Les retours varient sur ce point, mais la plupart des professionnels recommandent de faire des mèches de test sur les zones les plus sensibilisées avant une coloration complète, surtout quand on change de famille de tons (passer d’un brun à un blond, ou d’un roux à un cendrée).

Erreurs d’application qui accentuent les défauts de couleur
La colorimétrie ne se limite pas au choix de la formule. La manière dont on applique le produit amplifie ou réduit les erreurs de couleur.
Première erreur fréquente : appliquer la coloration de la racine aux pointes en une seule passe. Les racines, plus proches du cuir chevelu, bénéficient de la chaleur corporelle et réagissent plus vite. Les pointes, souvent plus poreuses, absorbent davantage. Le résultat : des racines trop claires ou trop foncées par rapport aux longueurs.

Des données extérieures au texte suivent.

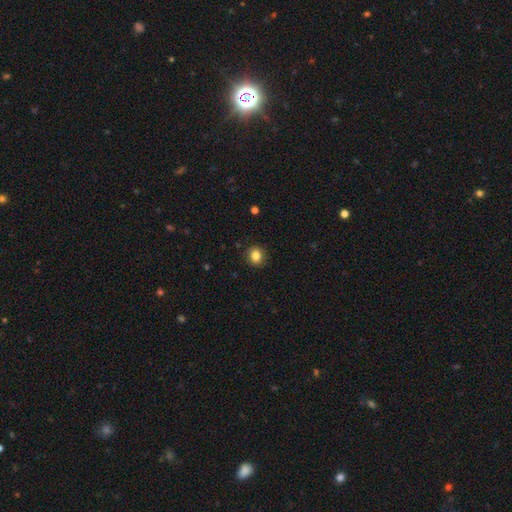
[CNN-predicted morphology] Smooth or featured?
  - smooth: 84% *
  - star or artifact: 10%
  - featured or disk: 6%
How rounded?
  - round: 74% *
  - in between: 26%
  - cigar-shaped: 1%
Merging?
  - none: 89% *
  - minor disturbance: 8%
  - major disturbance: 2%
  - merger: 1%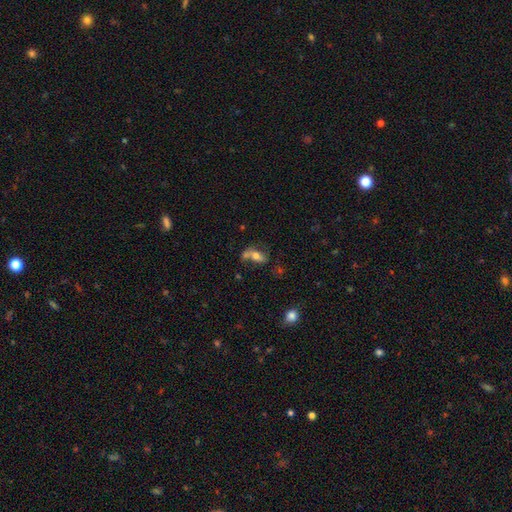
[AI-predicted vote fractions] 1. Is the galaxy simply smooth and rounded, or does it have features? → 59% smooth, 30% featured or disk, 11% star or artifact.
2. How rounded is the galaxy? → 80% in between, 11% round, 9% cigar-shaped.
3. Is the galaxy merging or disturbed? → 42% merger, 32% none, 14% minor disturbance, 11% major disturbance.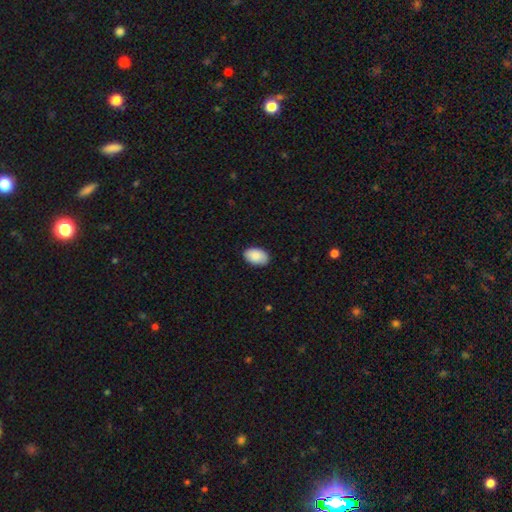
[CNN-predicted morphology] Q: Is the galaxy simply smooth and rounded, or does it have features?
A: smooth — 90%.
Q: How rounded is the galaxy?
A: in between — 92%.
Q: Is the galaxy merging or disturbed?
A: none — 86%.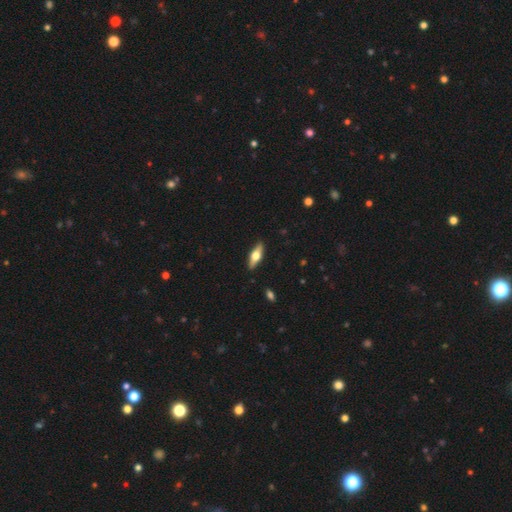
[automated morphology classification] smooth_or_featured: featured or disk (p=0.54) [alt: smooth p=0.40]
disk_edge_on: yes (p=0.91) [alt: no p=0.09]
merging: none (p=0.89) [alt: minor disturbance p=0.08]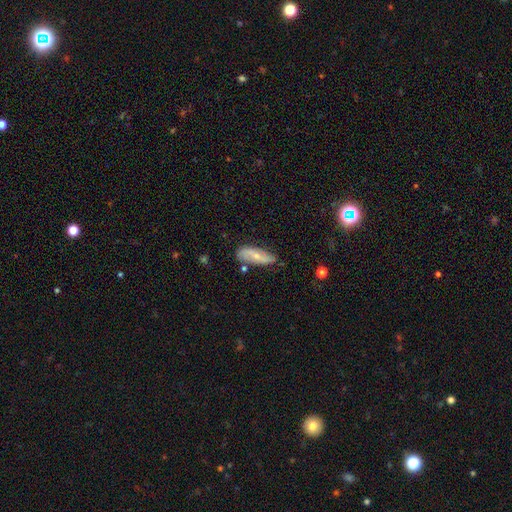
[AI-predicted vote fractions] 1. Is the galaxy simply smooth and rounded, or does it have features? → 47% featured or disk, 46% smooth, 7% star or artifact.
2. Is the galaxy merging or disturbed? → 72% none, 20% minor disturbance, 4% major disturbance, 4% merger.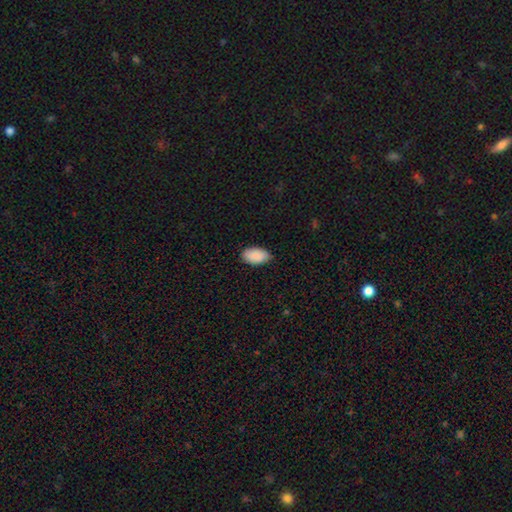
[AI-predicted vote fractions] Q: Smooth or featured?
A: smooth (89%); runner-up: star or artifact (6%)
Q: How rounded?
A: in between (95%); runner-up: round (4%)
Q: Merging?
A: none (83%); runner-up: minor disturbance (14%)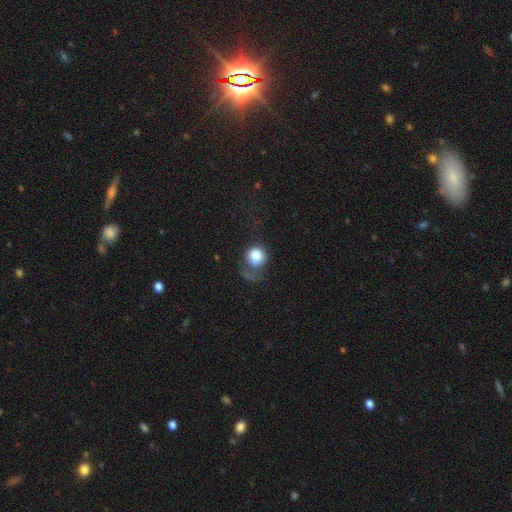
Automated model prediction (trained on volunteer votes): Smooth or featured? smooth (79%)
How rounded? round (77%)
Merging? none (34%)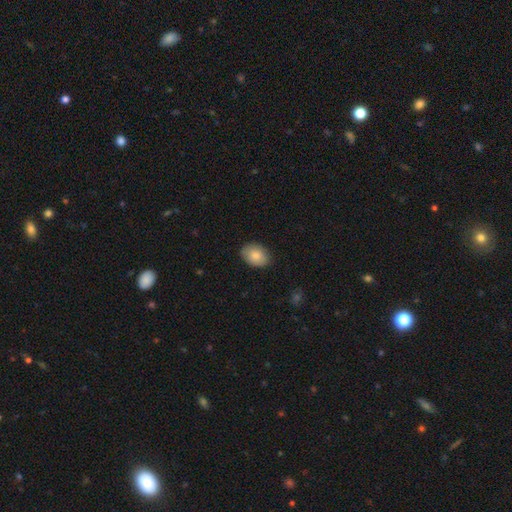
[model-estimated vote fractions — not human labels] Smooth or featured?
  - smooth: 84% *
  - featured or disk: 9%
  - star or artifact: 7%
How rounded?
  - in between: 80% *
  - round: 19%
  - cigar-shaped: 1%
Merging?
  - none: 85% *
  - minor disturbance: 12%
  - major disturbance: 2%
  - merger: 1%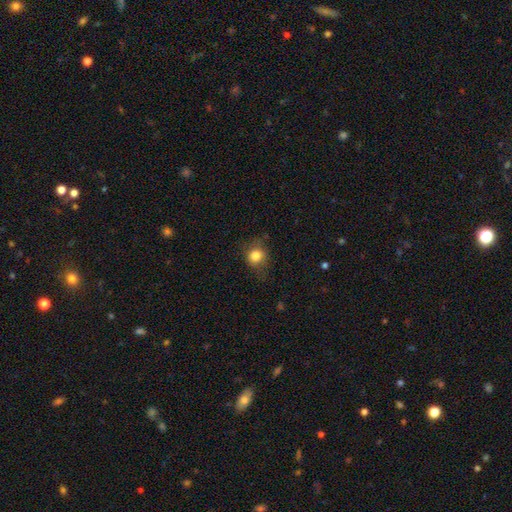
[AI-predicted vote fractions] Smooth or featured: smooth — 82% (star or artifact — 10%)
How rounded: round — 76% (in between — 23%)
Merging: none — 70% (minor disturbance — 21%)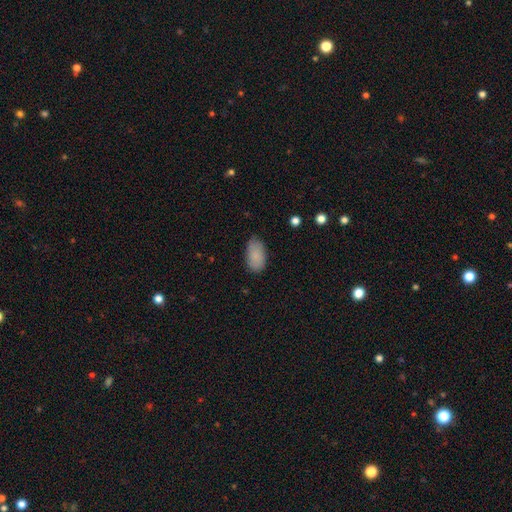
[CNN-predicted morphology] This is clearly a smooth galaxy (87%). How rounded: clearly in between (94%). Merging: likely none (77%).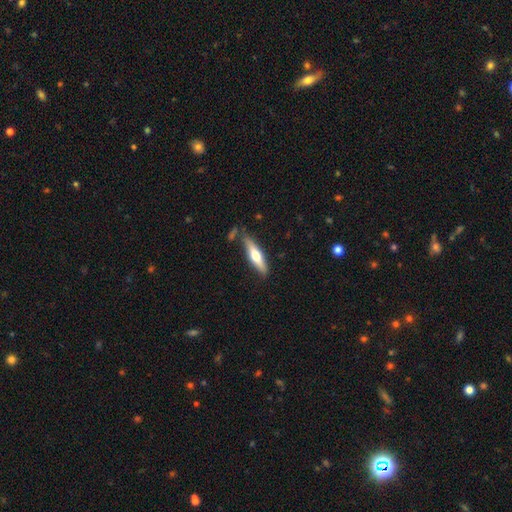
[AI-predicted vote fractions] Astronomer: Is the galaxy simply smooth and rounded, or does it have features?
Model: featured or disk — 48% (runner-up: smooth, 46%).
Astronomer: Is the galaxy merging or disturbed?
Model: none — 77%.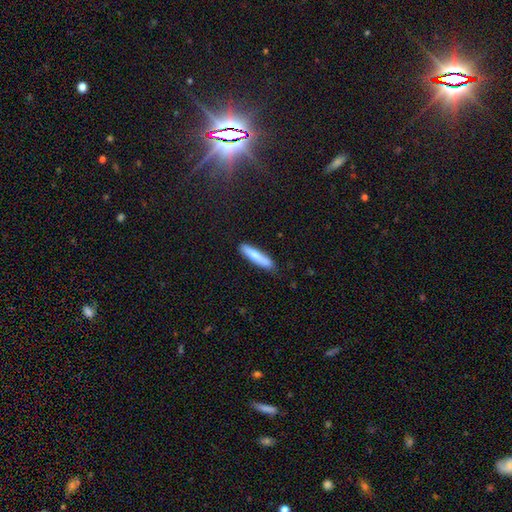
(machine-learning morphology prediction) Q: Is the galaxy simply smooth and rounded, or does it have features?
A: smooth — 74%.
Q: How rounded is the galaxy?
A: cigar-shaped — 85%.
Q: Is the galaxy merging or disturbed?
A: none — 85%.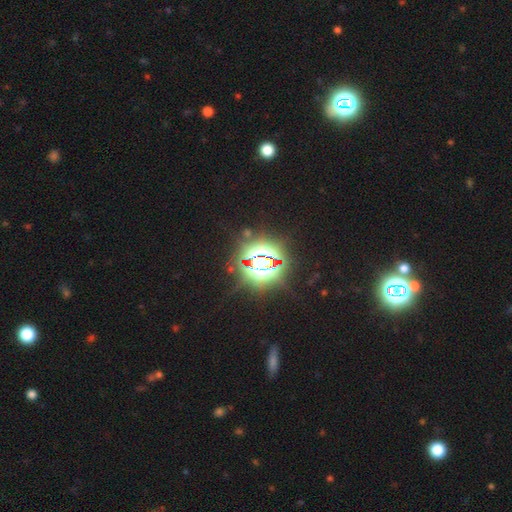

La technique correcte consiste à commencer par les longueurs sur un premier temps de pose, puis à reprendre les racines sur un temps plus court. Cette approche demande de la rigueur, ce qui explique pourquoi les colorations maison donnent souvent un résultat inégal.
L’oxydant, variable sous-estimée sur les blonds et les bruns
Le volume d’oxydant détermine la puissance d’éclaircissement. Un oxydant trop fort sur un cheveu fin va le sensibiliser sans réel bénéfice de clarté. Un oxydant trop faible sur un cheveu épais ne lèvera pas assez la couleur naturelle, laissant des reflets chauds non désirés.
- Pour un blond lumineux sur base claire, un oxydant de faible volume suffit et préserve la fibre
- Pour éclaircir une base foncée, un oxydant plus puissant est nécessaire, mais il doit être accompagné d’un soin restructurant
- Sur des cheveux déjà fragilisés, réduire le volume d’oxydant et allonger le temps de pose donne un meilleur résultat que forcer la dose
La tendance actuelle en salon va d’ailleurs vers des formulations plus douces, avec des blonds et des bruns « dimensionnels » moins saturés, qui jouent sur plusieurs hauteurs de ton plutôt que sur une teinte uniforme. Ce type de travail repose entièrement sur une maîtrise fine de la colorimétrie et des reflets.
Un dernier point à garder en tête : la réglementation européenne encadre strictement les substances utilisées dans les colorations oxydatives, notamment les dérivés de type phénylènediamines, avec des restrictions de concentration et des mentions de risque obligatoires. Vérifier la composition d’un produit avant de l’appliquer n’est pas de la prudence excessive, c’est une précaution de base que beaucoup de consommatrices négligent encore.